Krankenversicherung nach der Aussteuerung
Mit dem Ende des Krankengeldes endet in vielen Fällen auch die Pflichtversicherung über die Krankenkasse aufgrund des Krankengeldbezugs. Gleichzeitig greift jedoch die obligatorische Anschlussversicherung, sofern keine andere vorrangige Absicherung besteht, sodass der Versicherungsschutz weiterläuft.
Wer Arbeitslosengeld erhält, bleibt über die Agentur für Arbeit gesetzlich krankenversichert, die Beiträge übernimmt dann die Behörde. Beim Bürgergeld trägt das Jobcenter die Kranken- und Pflegeversicherungsbeiträge, siehe auch hier: Krankengeld endet
Rückkehr in den Job oder Reha
Verbessert sich der Gesundheitszustand, kann eine schrittweise Rückkehr in den Beruf über stufenweise Wiedereingliederung („Hamburger Modell“) oder betriebliche Maßnahmen erfolgen. Hier arbeiten Arbeitgeber, Ärztinnen und Krankenkasse gemeinsam an einem belastungsangepassten Einstieg.
Oft werden medizinische oder berufliche Reha-Maßnahmen vorgeschaltet, um die Erwerbsfähigkeit zu stabilisieren und einen Jobverlust zu verhindern.

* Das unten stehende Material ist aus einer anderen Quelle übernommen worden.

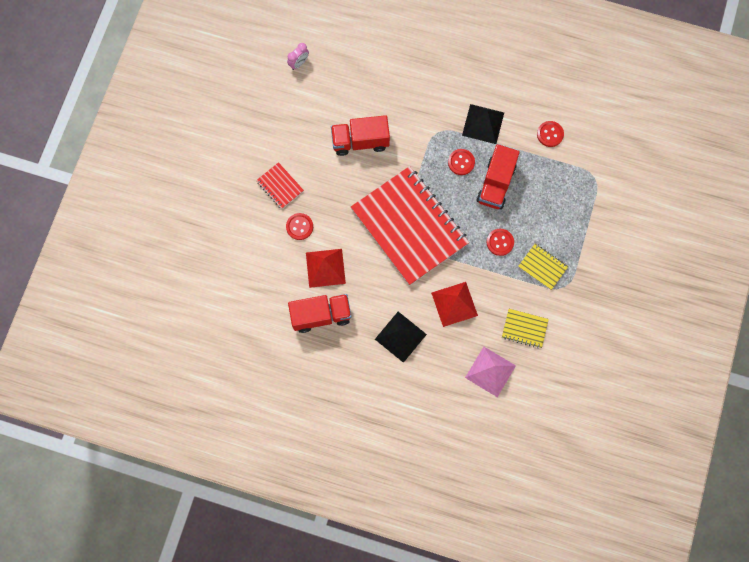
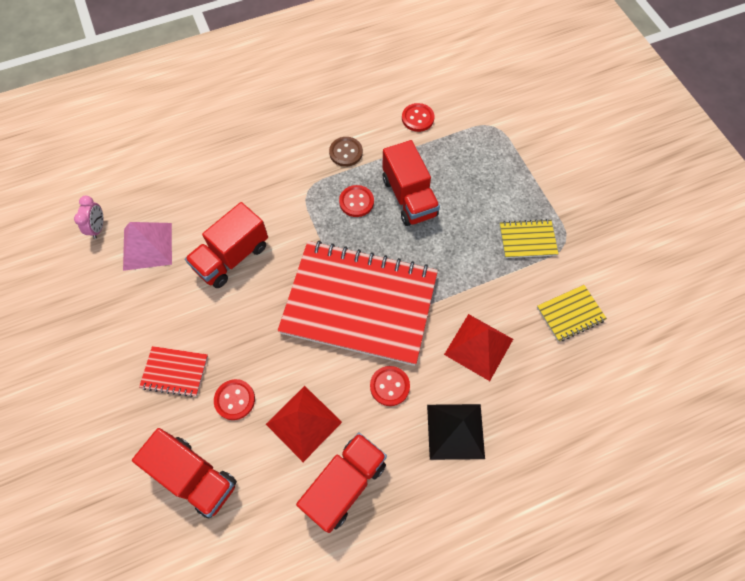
camera: 40 degrees left, 10 degrees down
(250, 250) = (194, 477): none -> red truck
(483, 123) = (346, 152): black pyramid -> brown button
(490, 371) = (582, 387): pink pyramid -> pink pyramid (147, 246)
(500, 242) = (465, 248): red button -> red button (389, 386)

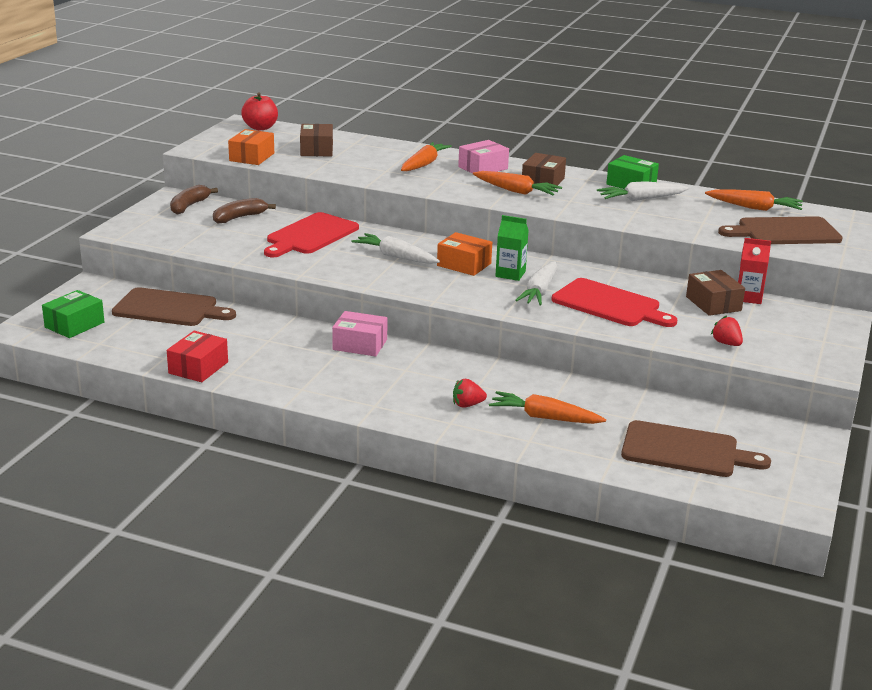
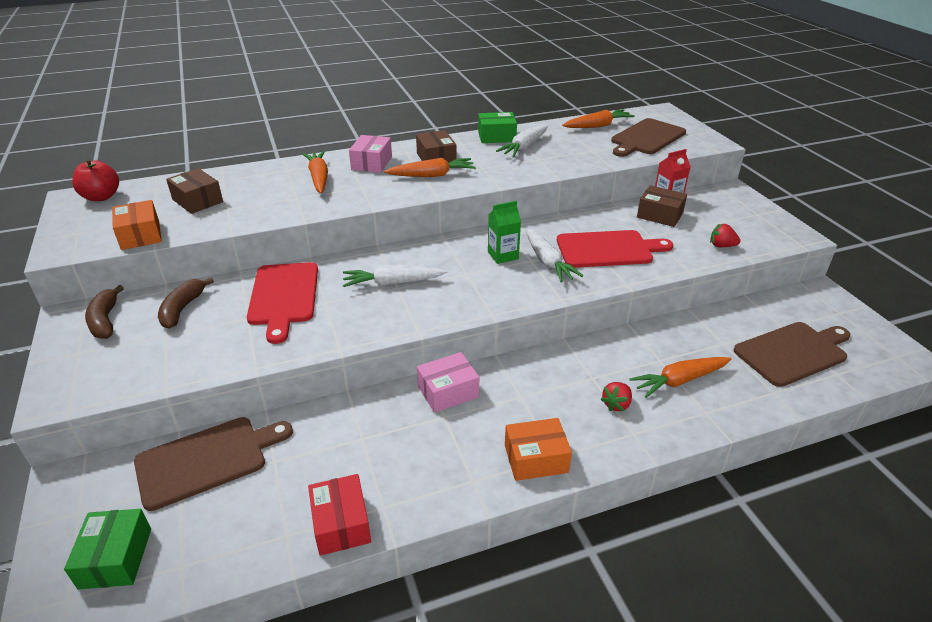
camera: 40 degrees left, 10 degrees up
(464, 264) = (456, 263): orange box -> orange box (536, 459)

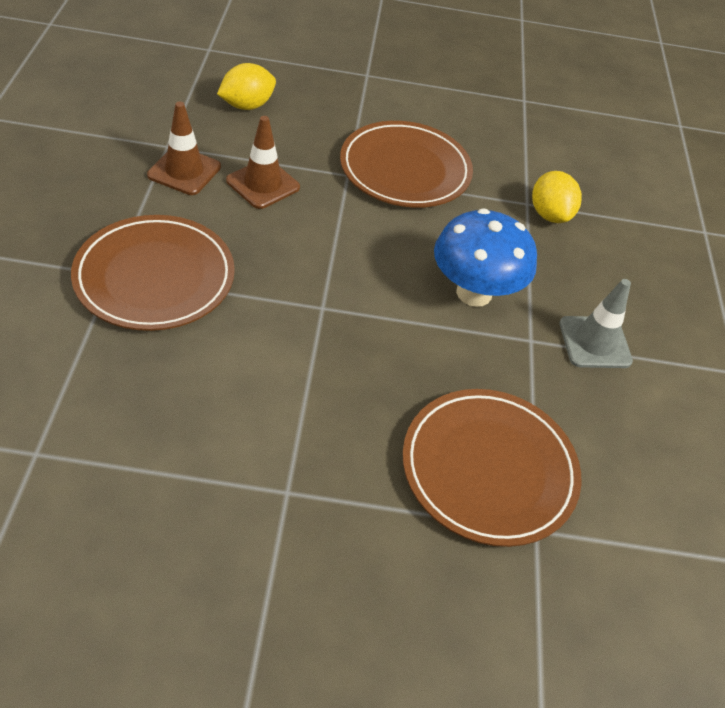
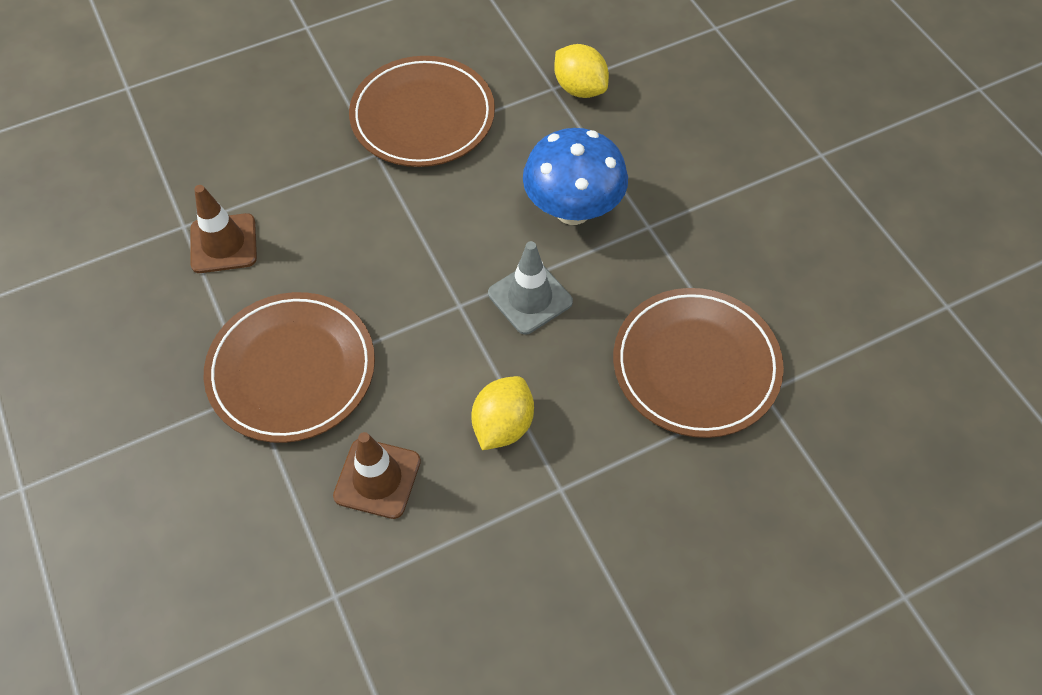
camera: 25 degrees left, 10 degrees up
(247, 105) = (221, 133): yellow lemon -> yellow lemon (503, 425)
(263, 184) = (308, 212): brown traffic cone -> brown traffic cone (377, 478)
(594, 342) = (699, 196): grey traffic cone -> grey traffic cone (530, 298)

Leistungen zur Teilhabe am Arbeitsleben können zudem Umschulungen oder Qualifizierungen finanzieren.
Typische Fehler und wie man sie vermeidet
- Anträge zu spät stellen: Wer erst nach Aussteuerung reagiert, riskiert Zahlungs- und Versicherungslücken.
- Keine Meldung bei der Agentur für Arbeit: Auch bei bestehendem Arbeitsvertrag ist eine frühzeitige Meldung wichtig.
- Rentenantrag ignorieren: Wird eine dauerhafte Einschränkung absehbar, sollte der EM-Rentenantrag rechtzeitig gestellt werden.
Für Betroffene lohnt sich bei Unsicherheit eine Beratung durch Sozialverbände, Rentenversicherung oder spezialisierte Beratungsstellen, um die individuell beste Strategie nach der Aussteuerung zu entwickeln.